## Study material
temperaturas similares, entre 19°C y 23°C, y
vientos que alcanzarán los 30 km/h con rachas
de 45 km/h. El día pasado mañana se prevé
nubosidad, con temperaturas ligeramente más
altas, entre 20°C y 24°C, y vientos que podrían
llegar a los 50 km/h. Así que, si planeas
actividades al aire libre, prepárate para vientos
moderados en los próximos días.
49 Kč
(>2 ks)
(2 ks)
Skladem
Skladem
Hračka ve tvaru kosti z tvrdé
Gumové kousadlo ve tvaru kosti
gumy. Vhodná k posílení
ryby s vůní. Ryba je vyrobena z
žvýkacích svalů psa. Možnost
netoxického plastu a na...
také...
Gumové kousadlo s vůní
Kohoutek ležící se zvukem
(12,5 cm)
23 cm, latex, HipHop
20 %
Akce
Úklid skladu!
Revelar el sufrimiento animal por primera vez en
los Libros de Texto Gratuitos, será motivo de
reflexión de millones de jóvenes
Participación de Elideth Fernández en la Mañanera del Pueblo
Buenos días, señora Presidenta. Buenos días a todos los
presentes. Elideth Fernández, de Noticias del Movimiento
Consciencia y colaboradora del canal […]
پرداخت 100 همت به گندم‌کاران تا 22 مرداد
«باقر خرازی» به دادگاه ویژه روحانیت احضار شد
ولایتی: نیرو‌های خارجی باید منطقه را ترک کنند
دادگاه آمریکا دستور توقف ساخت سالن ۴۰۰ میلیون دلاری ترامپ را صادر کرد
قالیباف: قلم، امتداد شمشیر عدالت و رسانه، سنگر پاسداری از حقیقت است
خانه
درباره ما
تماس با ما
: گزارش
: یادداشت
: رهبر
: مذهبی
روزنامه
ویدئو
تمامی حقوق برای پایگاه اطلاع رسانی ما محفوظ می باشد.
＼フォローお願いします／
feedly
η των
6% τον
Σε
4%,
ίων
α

## Directions
The expected output is the exact run of lines from the start of the entries through the line with "los Libros de Texto Gratuitos, será motivo de", inclusive.

## Your solution
temperaturas similares, entre 19°C y 23°C, y
vientos que alcanzarán los 30 km/h con rachas
de 45 km/h. El día pasado mañana se prevé
nubosidad, con temperaturas ligeramente más
altas, entre 20°C y 24°C, y vientos que podrían
llegar a los 50 km/h. Así que, si planeas
actividades al aire libre, prepárate para vientos
moderados en los próximos días.
49 Kč
(>2 ks)
(2 ks)
Skladem
Skladem
Hračka ve tvaru kosti z tvrdé
Gumové kousadlo ve tvaru kosti
gumy. Vhodná k posílení
ryby s vůní. Ryba je vyrobena z
žvýkacích svalů psa. Možnost
netoxického plastu a na...
také...
Gumové kousadlo s vůní
Kohoutek ležící se zvukem
(12,5 cm)
23 cm, latex, HipHop
20 %
Akce
Úklid skladu!
Revelar el sufrimiento animal por primera vez en
los Libros de Texto Gratuitos, será motivo de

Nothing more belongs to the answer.